According to the Earth Class Mail review, how much does each shipment of physical mail cost?

(Selected excerpt):
* * * *

Many of the people I discuss this with have serious concerns about the privacy of the mail: someone could read your mail, after all, if they’re scanning it. Personally, I haven’t found this to be an issue, because to date it’s been blindingly obvious from the envelope what needs to be shipped, and the items I’ve needed to scan have been uniformly unimportant in the end.

The other major complaint people I’ve spoken with have is the price: our package is ~$70 a month, and each shipment of physical mail is another ~$10. But candidly, this is reassuring to me, because mail forwarding is not a capital unintensive business. Were they charging $10 with free shipments, I’d be constantly worried about their ongoing viability. As for the shipments, it’s $10 per shipment, rather than $10 per item. Ergo, as long as you bulk the shipment as you would, say, an order from Amazon.com, the cost is quite manageable.

Perhaps the greatest advantage of the service, however, is the shortcutting of the time it takes to process incoming payments. The lag time between getting back from a trip, wasing through the mail to discover the check, and sending it out for deposit is essentially cut to zero. Now, I simply drop it Marcia’s mailbox via the web interface and it’s deposited shortly thereafter.

The benefits of the service, for us, are multiple.

  • Non-essential mail is intercepted and recycled, shredded, or digitally converted before it has the opportunity to accumulate at the home or office
  • Non-essential mail is recycled rather than thrown out
  • Junk mail is disposed of securely and quickly
  • Mail can be received and actioned even while travelling
  • Mail can be redirected to a colleague via a web interface, rather than a trip to the post office
  • Mail can be accumulated digitally rather than physically
  • Mailing address remains constant in spite of moving, travel, vacation, etc

There’s no other way to put it, my initial impression of Earth Class Mail was wrong. It’s not perfect (and the obscure web UI that borrows heavily from Vista could use some work), but even did I not require the service professionally, I would think long and hard about investing in it personally. Ten bucks a month, the cost of the basic plan, would be a small price to pay for receiving virtually no physical mail.

Now if only I could find a solution that similarly reduced the flow of my email, I’d be all set.

* * * *

(Hand or body keypoint data):
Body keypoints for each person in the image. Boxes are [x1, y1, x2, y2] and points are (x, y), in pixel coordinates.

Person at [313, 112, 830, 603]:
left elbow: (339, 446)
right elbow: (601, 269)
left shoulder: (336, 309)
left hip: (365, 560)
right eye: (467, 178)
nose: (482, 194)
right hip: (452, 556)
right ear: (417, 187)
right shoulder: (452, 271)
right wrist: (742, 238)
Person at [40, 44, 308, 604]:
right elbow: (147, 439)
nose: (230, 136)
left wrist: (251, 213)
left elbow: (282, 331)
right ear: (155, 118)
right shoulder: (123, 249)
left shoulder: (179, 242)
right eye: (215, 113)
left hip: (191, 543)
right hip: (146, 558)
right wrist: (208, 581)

* * * *

(Answer section):
About $10 per shipment, rather than per item.